I believe the SAS / SATA specs define these as 10 nF (or 0.01 uF, or 10000 pF -- depending on your choice of SI prefixes).

These caps look like 0402 case size to me. Other typical specs for this part would be 10 nF +/- 10% tolerance, 50V, X7R dielectric.

However, it looks like these capacitors were sheared off the board and the surface-mount pads were ripped off. If so, you won't be able to solder down a replacement part.

If the pads are indeed damaged, and if you are feeling adventurous, here's what I recommend:

For each pair where one of the caps is damaged, remove both caps off the board and clean up the pads as much as possible.

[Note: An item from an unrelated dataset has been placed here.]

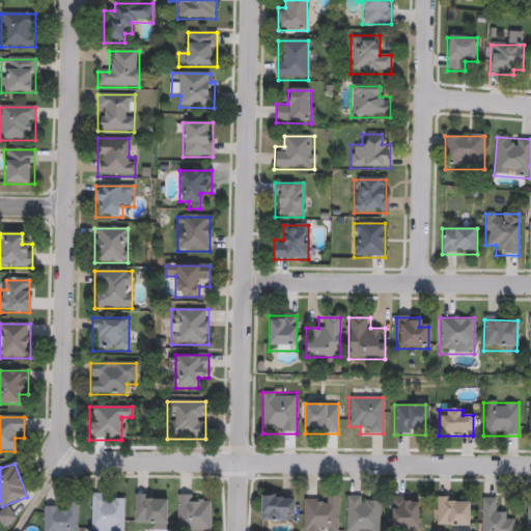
[(90,530),(90,495),(123,495),(123,530),(90,530)]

LSI has nicely left soldermask off the nearby VIAs to use as manufacturing test points. Cut 2 short pieces of wire and bridge them across the test points to short out the removed caps. Trim the wires right at the test points so you have no stubs. Try to imagine what the wiring would look like if there were no caps and the traces on the PCB just ran straight through.

As noted above -- you need to do this for both sides of the pair, i.e. you either have 2 caps or no caps / 2x shorts.

The basic idea here is that SAS / SATA is specified to run as an AC-coupled interface. However, there are usually AC coupling caps on both ends of the cable. If you short out the caps on one end of the cable, you are still AC-coupled on the other end. You might end up with worse signal integrity but with short cables in an enclosure you probably have plenty of margin.